When the shift lever 11 is moved from the fifth stage to the lower stage again, the rotation cam 83 once in a neutral state rotates to a position where the stopper 84 protrudes from the reverse gate plate 80. This rotational position is when the crank lever 43 is in the intermediate position between the 5th stage and the reverse, so the rotation cam 83 moves only to the b state which can no longer be rotated, so that the crank lever 43 is no longer directed to the reverse side. Do not

As a result, even if the shift lever 11 is moved to the reverse side for shifting from the fifth stage to the lower stage, the natural shift lever 11 is moved to the lower stage side and thus the gear misoperation to the reverse stage is performed. Will be prevented.

In particular, once the shift is made from the fifth stage to the lower stage, the rotation cam 83 is returned to the initial neutral state immediately because the contact with the crank lever 43 is released, thus enabling the shift to the fifth stage and the reverse in the future. Keep it.

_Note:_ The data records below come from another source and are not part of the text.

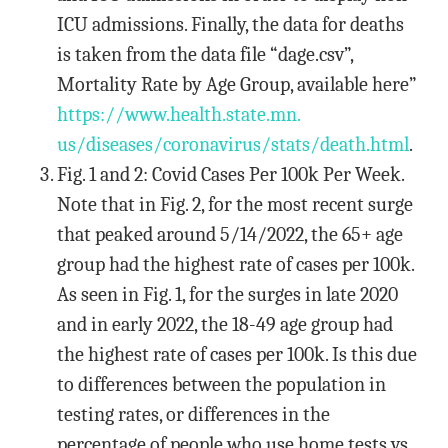
ICU admissions. Finally, the data for deaths
is taken from the data file “dage.csv”,
Mortality Rate by Age Group, available here”
https://www.health.state.mn.
us/diseases/coronavirus/stats/
death.html
.
Fig. 1 and 2: Covid Cases Per 100k Per Week.
Note that in Fig. 2, for the most recent surge
that peaked around 5/14/2022, the 65+ age
group had the highest rate of cases per 100k.
As seen in Fig. 1, for the surges in late 2020
and in early 2022, the 18-49 age group had
the highest rate of cases per 100k. Is this due
to differences between the population in
testing rates, or differences in the
percentage of people who use home tests vs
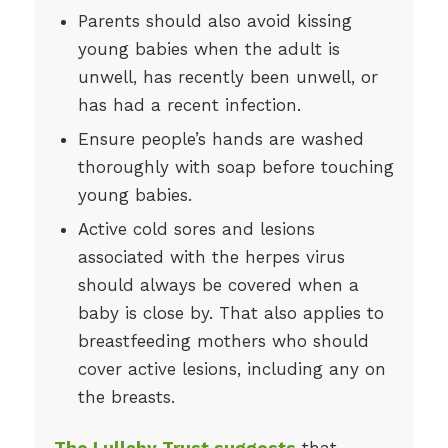
Parents should also avoid kissing
young babies when the adult is
unwell, has recently been unwell, or
has had a recent infection.
Ensure people’s hands are washed
thoroughly with soap before touching
young babies.
Active cold sores and lesions
associated with the herpes virus
should always be covered when a
baby is close by. That also applies to
breastfeeding mothers who should
cover active lesions, including any on
the breasts.
The Lullaby Trust suggests
that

Therefore, when shifting gears during driving, entry to the reverse shift stage during shifting from the fifth gear to the lower gear is often caused, causing severe gear wear or suddenly embarrassing the driver.

The reverse shift misoperation prevention structure of the transmission of the present invention as described above prevents the gear misoperation from the fifth gear to the reverse when the gear shifts while driving, thereby giving the driver stable gear operation and safe driving. It prevents severe gear wear and damage, thereby improving the durability of the transmission, and also has a very useful effect of improving manufacturing efficiency, assembly and productivity at a lower manufacturing cost.

Claims (3)

A change rod 10 to which the shift lever 11 is axially fixed, a change arm 20 fixedly fastened to the front end of the change rod 10, a guide shaft 30 one end of which is axially fixed to the housing 1, A slider 40 arranged to be rotatable and axially movable on the guide shaft 30, a spacer 50, a spring seat 60, and a compression spring 70 which support the slider 40, and In the shift control structure in which the control rod 90 interlocked by the slider 40 and the connection of the shift fork shaft are intermittent by the control rod 90, The guide shaft 30, along with the slider 40, surrounds the spacer 50, the spring seat 60, and the compression spring 70, which hold the slider 40 simultaneously, along the guide shaft 30. The reverse gate plate 80 is provided in a cap shape to allow horizontal movement, and the upper surface of the reverse gate plate 80 is bored by the return spring 82 on one side of the upper surface while drilling the guide hole 81. The rotation cam 83 is axially fixed, and the slider 40 has a crank lever 43 formed to protrude upward, and is inserted into the guide hole 81 while being shifted backwards. Tamper resistant structure. The reverse shift misoperation prevention structure according to claim 1, wherein the reverse gate plate (80) is configured such that a stopper (84) protrudes from the rotation cam (83) so as not to be rotated more than a predetermined angle toward the reverse side. The reverse shift misoperation prevention structure according to claim 1, wherein the pivoting cam (83) is eccentrically arranged on the reverse gate plate (80) in the reverse direction.